When will Wells Fargo be considered Bulge Bracket?

Even though Wells Fargo's number 10 in the league tables: http://markets.ft.com/investmentBanking/tablesAndTrends.asp

I rarely hear anyone talking about them on WSO, I see more people talking about about Jeffries and Houlihan.

Why isn't Wells Fargo considered bulge bracket? Especially when Wells Fargo is expected to even further expand its IB services in the coming years.

Even shareholders of Wells Fargo can see this(whether for positive or negative reasons is another topic):

http://www.bizjournals.com/denver/news/2012/04/16…

19 Comments
 

Maybe being based out of San Fran has something to do with it? They aren't that notorious in the IB industry, do alot of commercial banking.

"History doesn't repeat itself, but it does rhyme."
 

WF is going places. They are beating out these other banks that everyone worships. It is only a matter of time before you see them being a hot shot firm that people want to go to. They are huge in Charlotte with decent size offices in NYC and San Fran. I know they recruit a lot in the southeast for CLT and cost of living in CLT is dirt cheap.

They will keep climbing and then get noticed more.

Flying Higher and Higher
 
Best Response

[quote=triplectz]The FT graph sums it up: WF is a big player in bonds/levered loans/, but not in M&A. Since most WSO guys are interested in M&A first and foremost, not surprising they don't think of WF very quickly.

Side note: WF is doing pretty well in the league tables for LevFin: http://about.bloomberg.com/pdf/gslc.pdf[/quote]

This is a good point. That said, I don't see a good reason why the bulge banks should dominate M&A. You don't need balance sheet to advise on a deal - M&A is in a sense very specialized consulting. The basic function of a broker/dealer is to underwrite capital markets issuance, and this is where the money is actually at from the BBs' perspective. The Rothschild/Lazard independent M&A advisor model makes a lot of sense for actually running transactions.

The only force I can think of keeping M&A advisory with broker/dealers is their ability to discount capital markets services to build relationships and land M&A mandates.

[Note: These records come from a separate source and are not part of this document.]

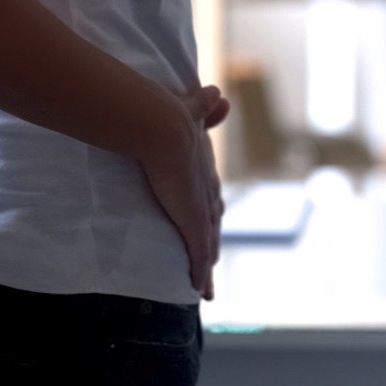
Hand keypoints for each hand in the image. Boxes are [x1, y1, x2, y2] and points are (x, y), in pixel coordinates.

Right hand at [139, 85, 227, 299]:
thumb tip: (218, 95)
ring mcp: (202, 210)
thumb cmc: (170, 118)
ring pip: (208, 247)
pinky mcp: (193, 222)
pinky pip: (198, 254)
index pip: (210, 199)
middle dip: (211, 247)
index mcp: (203, 172)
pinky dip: (200, 272)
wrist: (166, 127)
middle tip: (211, 267)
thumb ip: (203, 108)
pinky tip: (200, 289)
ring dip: (207, 269)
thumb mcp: (190, 114)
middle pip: (212, 227)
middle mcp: (207, 193)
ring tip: (206, 290)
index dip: (209, 214)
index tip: (209, 225)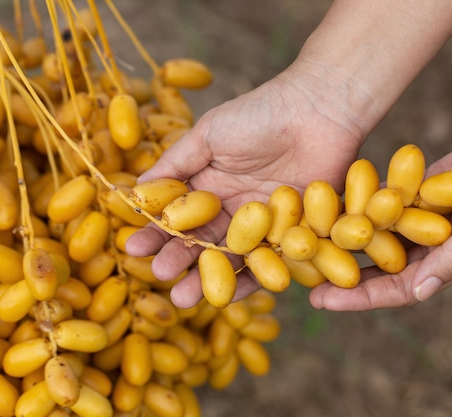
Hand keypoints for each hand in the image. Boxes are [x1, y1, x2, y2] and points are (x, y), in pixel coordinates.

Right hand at [126, 66, 365, 307]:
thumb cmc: (260, 114)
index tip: (132, 249)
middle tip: (158, 277)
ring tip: (184, 299)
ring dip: (209, 278)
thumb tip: (134, 190)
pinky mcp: (293, 233)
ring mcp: (263, 224)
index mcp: (210, 186)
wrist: (319, 110)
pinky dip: (254, 278)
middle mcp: (233, 209)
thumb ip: (175, 163)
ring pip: (232, 257)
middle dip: (178, 260)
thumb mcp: (209, 134)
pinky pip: (271, 261)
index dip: (156, 233)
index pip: (178, 216)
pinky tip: (231, 294)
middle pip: (202, 242)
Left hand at [310, 95, 451, 310]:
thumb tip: (419, 292)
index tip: (321, 301)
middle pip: (379, 265)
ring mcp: (426, 215)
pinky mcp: (422, 188)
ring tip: (306, 238)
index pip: (398, 289)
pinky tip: (329, 201)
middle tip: (300, 274)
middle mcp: (434, 243)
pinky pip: (386, 199)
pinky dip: (360, 202)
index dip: (359, 298)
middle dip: (341, 272)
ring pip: (377, 233)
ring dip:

But even so, companies go over to the independent elites for the bigger or more complex deals.

"There are three ways to make a living in this business: be first, be smarter, or cheat."
 
Sandhurst][quote=triplectz]The FT graph sums it up: WF is a big player in bonds/levered loans/, but not in M&A. Since most WSO guys are interested in M&A first and foremost, not surprising they don't think of WF very quickly.

Side note: WF is doing pretty well in the league tables for LevFin: http://about.bloomberg.com/pdf/gslc.pdf[/quote

This is a good point. That said, I don't see a good reason why the bulge banks should dominate M&A. You don't need balance sheet to advise on a deal - M&A is in a sense very specialized consulting. The basic function of a broker/dealer is to underwrite capital markets issuance, and this is where the money is actually at from the BBs' perspective. The Rothschild/Lazard independent M&A advisor model makes a lot of sense for actually running transactions.

The only force I can think of keeping M&A advisory with broker/dealers is their ability to discount capital markets services to build relationships and land M&A mandates. But even so, companies go over to the independent elites for the bigger or more complex deals.

You're right in that it's not necessary to run a balance sheet to advise on a deal, but in many cases it is a necessary pre-requisite. Having commercial relationships already in place goes a long way in building trust with an institution (the kind of trust needed to garner IBD business).

Furthermore, not all BB's (namely, the pure form ibanks like GS and MS) actively use their balance sheets as a business model (i.e. to make money in the commercial banking sense), but all of them, including GS and MS, are willing to participate in supporting bank loan activity because otherwise a potential client would just go to a universal bank like JPM or Citi or BAML to advise on a deal. What GS does then is that it participates in underwriting the loan, but then immediately offloads it to banks with a more traditional commercial banking business, usually taking a loss along the way, in the hopes such participation shows a willingness to help out a potential client when that mulibillion dollar merger comes along.

In other words, if I'm a F500 company and i need a loan today, and you decline to participate, then why would I hire you over any bank that did participate when I need a deal adviser at some time in the future?

Of course, independence does have its advantages, which is why you also see elite M&A boutiques.

 

It's also about name branding. E.g. Nike beats out Asics, even though the quality difference is probably nill. JPM, Goldman are legacies in IB. Hard to overcome their commercial banking name (WF that is)

"History doesn't repeat itself, but it does rhyme."